Today we're going to start a short series on the heraldry contained on and in a building in central London,* near the Houses of Parliament and Westminster Abbey.
The Middlesex Guildhall was completed in 1913 as a joint home for Middlesex County Council and for the Middlesex Quarter Sessions. It was built as a work of art: “a dainty piece of ornament set among the austere and formal buildings of the neighbourhood”. After the disbanding of the Council in 1965, the Guildhall continued to serve as a court (The Crown Court at the Middlesex Guildhall) and was then refurbished extensively between 2007-2009 to become the home for the new Supreme Court of the United Kingdom and the Judicial Committee of the Privy Council.
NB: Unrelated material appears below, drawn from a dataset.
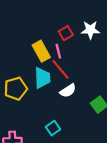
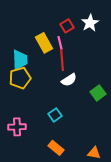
white star: (90, 30) -> (90, 23), turned -30
red line: (60, 69) -> (62, 60), turned 35
cyan trapezoid: (42, 78) -> (20, 60), moved

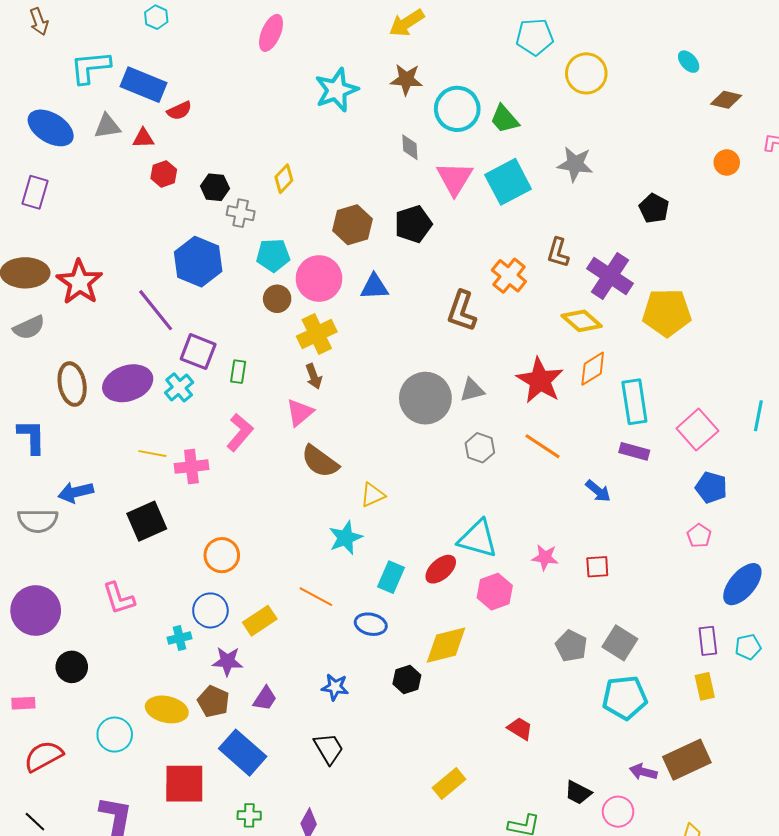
While some county councils have decorated their palaces with representations of the boroughs within their area, there is none of that here; only Middlesex itself is celebrated. The arms of Middlesex (or rather of the former County Council) appear throughout the Guildhall: Gules three seaxes in pale below a Saxon crown or. The arms were granted in 1910 and Middlesex was evidently proud of them, for they appear just about everywhere you look, inside and outside of the building.
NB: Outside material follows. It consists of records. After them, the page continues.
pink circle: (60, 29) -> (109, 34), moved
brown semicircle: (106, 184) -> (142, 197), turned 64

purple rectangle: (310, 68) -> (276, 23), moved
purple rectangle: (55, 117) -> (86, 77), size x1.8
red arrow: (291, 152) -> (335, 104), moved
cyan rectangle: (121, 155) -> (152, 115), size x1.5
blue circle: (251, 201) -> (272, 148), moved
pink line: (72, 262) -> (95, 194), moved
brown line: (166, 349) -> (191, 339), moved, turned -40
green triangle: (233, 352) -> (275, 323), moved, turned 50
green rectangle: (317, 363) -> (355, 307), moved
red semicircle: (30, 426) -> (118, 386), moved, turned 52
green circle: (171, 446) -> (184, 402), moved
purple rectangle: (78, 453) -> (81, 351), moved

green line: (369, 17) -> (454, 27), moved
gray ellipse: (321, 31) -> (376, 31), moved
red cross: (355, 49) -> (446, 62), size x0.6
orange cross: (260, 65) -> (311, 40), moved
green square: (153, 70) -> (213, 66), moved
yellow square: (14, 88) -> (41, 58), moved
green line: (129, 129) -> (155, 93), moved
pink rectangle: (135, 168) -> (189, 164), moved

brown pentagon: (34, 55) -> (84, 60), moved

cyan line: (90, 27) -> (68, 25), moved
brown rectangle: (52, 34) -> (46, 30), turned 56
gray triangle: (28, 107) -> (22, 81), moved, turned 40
Here are just a few examples from the exterior of the building:
And here, over the main entrance, along with a more modern example of the Royal Arms of the United Kingdom:
So, having made our way along the building and to the main entrance, next time we'll look at some of the representations of the arms of Middlesex inside the building!
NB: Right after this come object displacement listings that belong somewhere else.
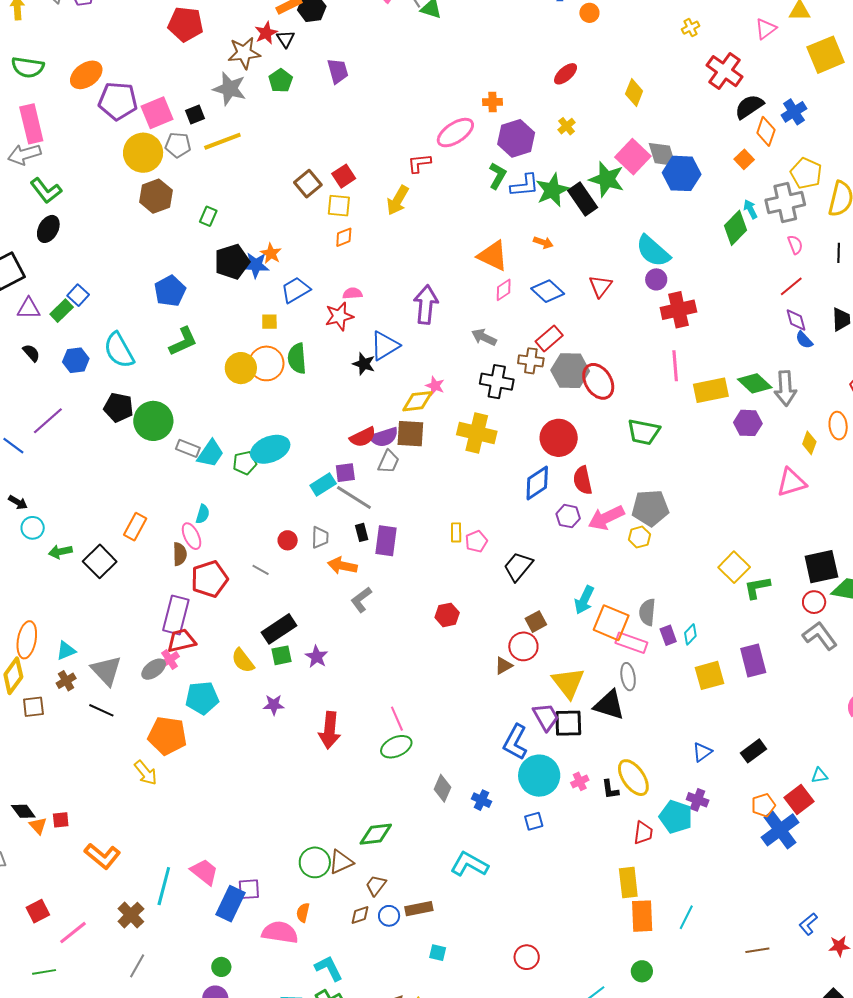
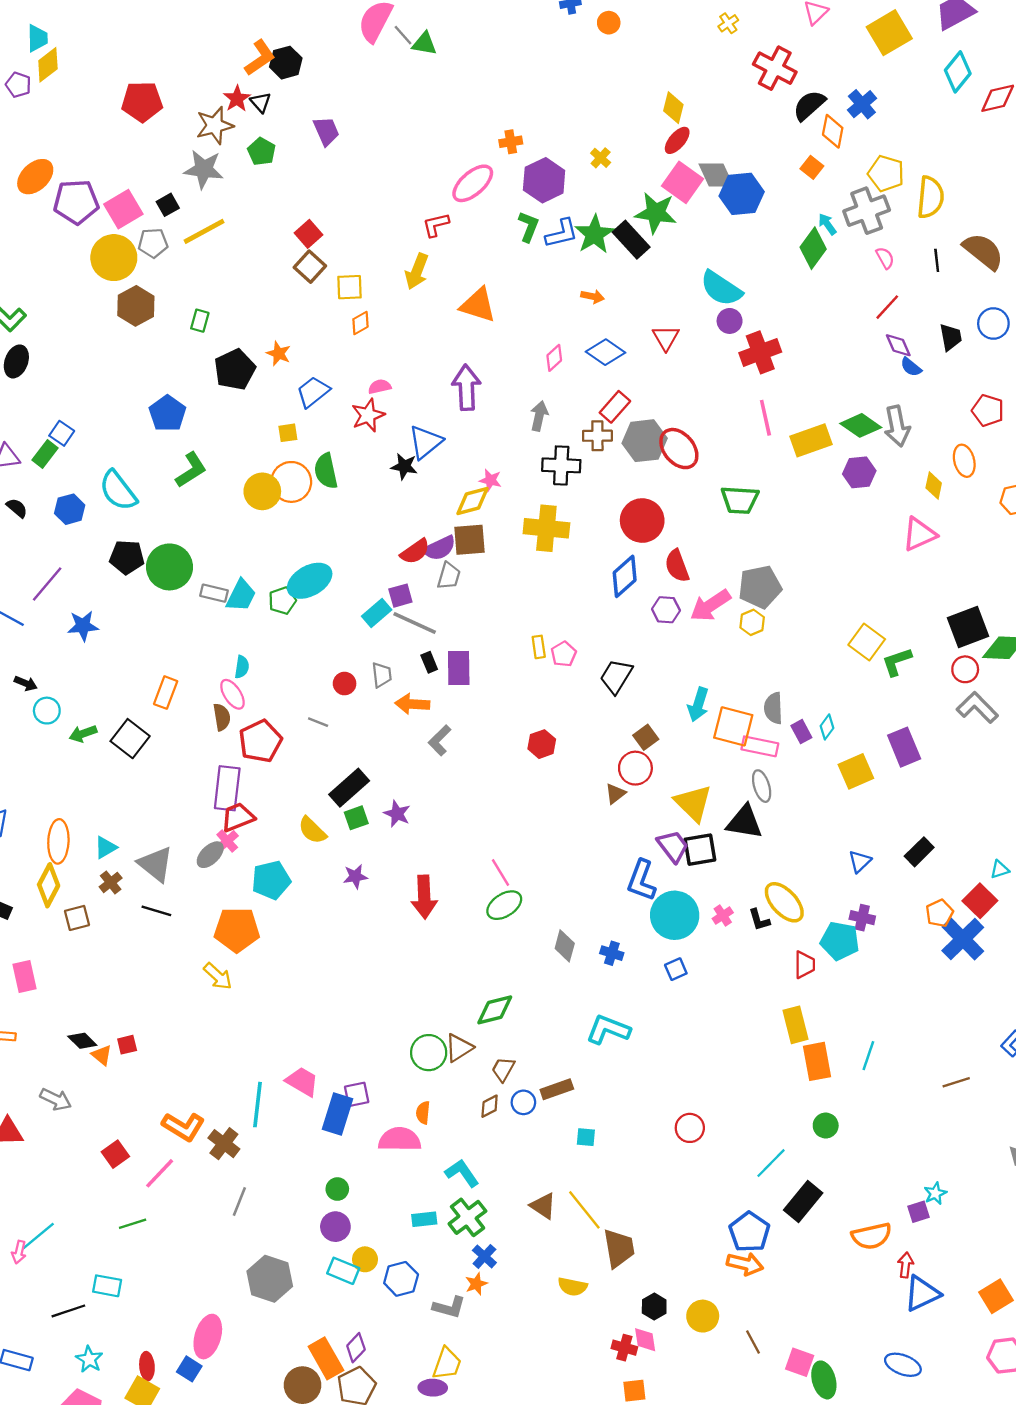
red ellipse: (566, 74) -> (677, 140), moved
red square: (344, 176) -> (308, 234), moved
orange triangle: (493, 256) -> (478, 305), moved
blue star: (256, 265) -> (83, 626), moved
gray arrow: (484, 337) -> (539, 416), turned 85
orange L-shape: (102, 856) -> (183, 1127), moved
* Yes, I know that technically this building is situated in Westminster, Central London. Just like I happen to live in Duncanville, a part of the Dallas-Fort Worth Metroplex. It is a distinction that pretty much only the people who actually live here care to make. I tell people I live in Dallas, even though technically speaking, I don't. Here, I'm going to say that the Supreme Court building is located in London, even though technically speaking, it isn't.